* _Job_
Convert every line of the material below into a JSON list of strings, with one string per line and blank lines omitted. Leave the pictures out of the list.

*** Begin section ***

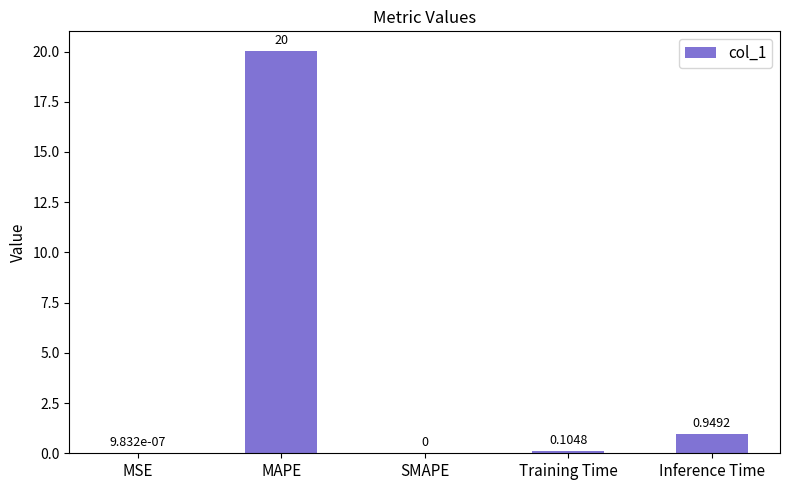

Between Inference Time and Training Time, which is larger?

Inference Time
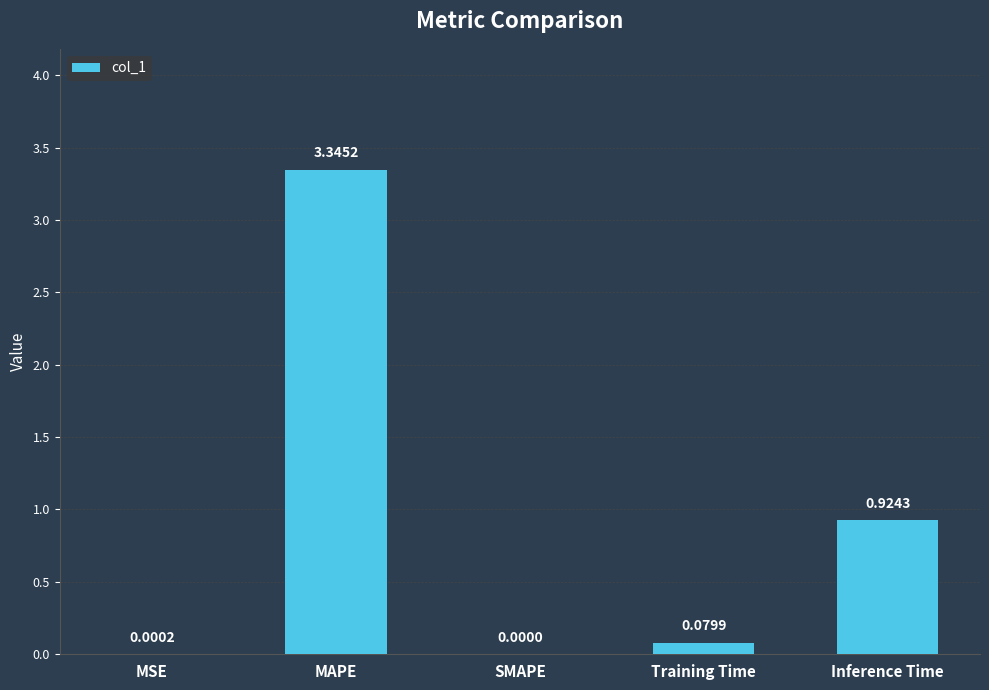

What is the sum of all values?

4.3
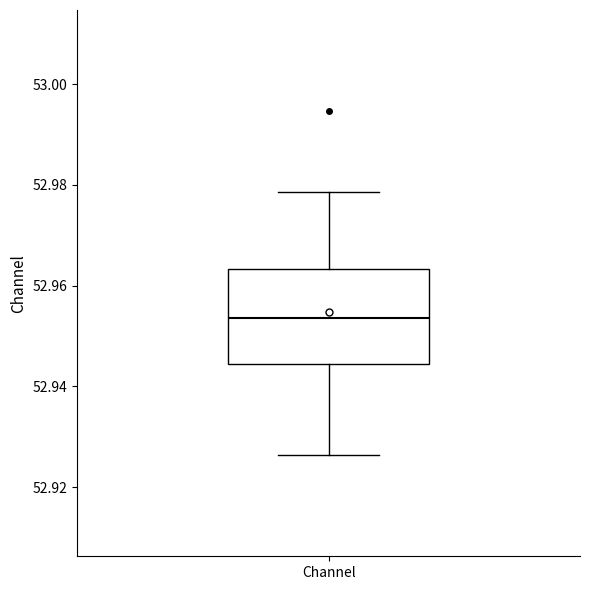

Where is the lower edge of the box for Channel on the y-axis? The values are not printed on the chart, so give them approximately, as read against the axis.

52.944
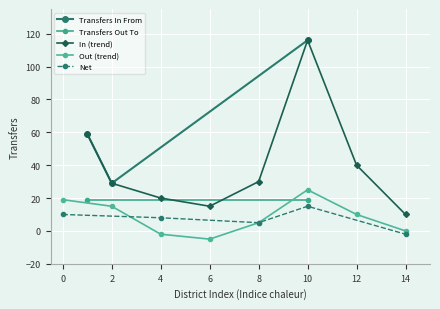

The Transfers In From series shows 79 at 10. True or false?

False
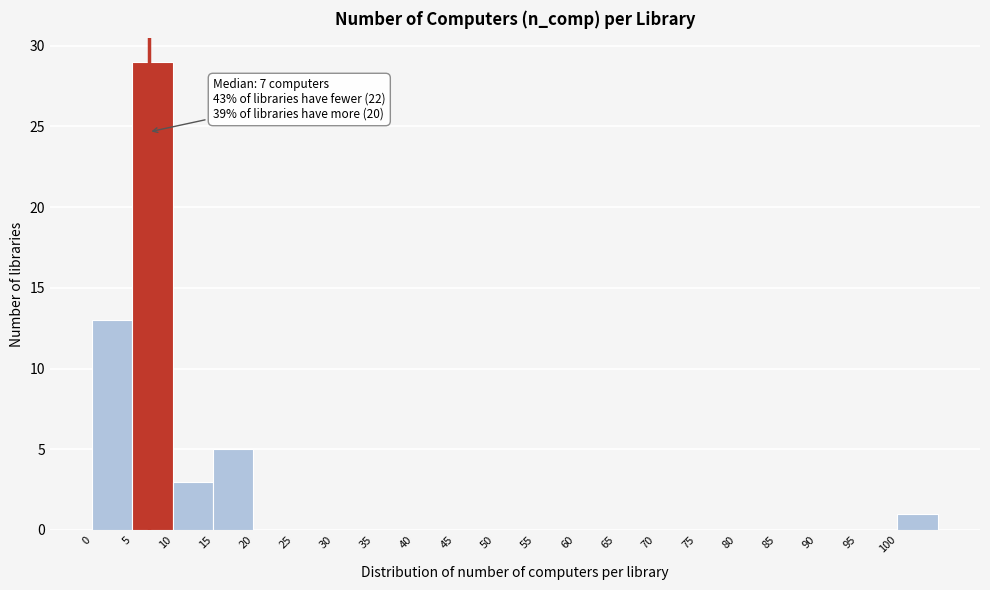

Over which range of the x-axis is the bar tallest?

5 to 10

*** End section ***

* _Answer section_
[
  "Between Inference Time and Training Time, which is larger?",
  "Inference Time",
  "What is the sum of all values?",
  "4.3",
  "Where is the lower edge of the box for Channel on the y-axis? The values are not printed on the chart, so give them approximately, as read against the axis.",
  "52.944",
  "The Transfers In From series shows 79 at 10. True or false?",
  "False",
  "Over which range of the x-axis is the bar tallest?",
  "5 to 10"
]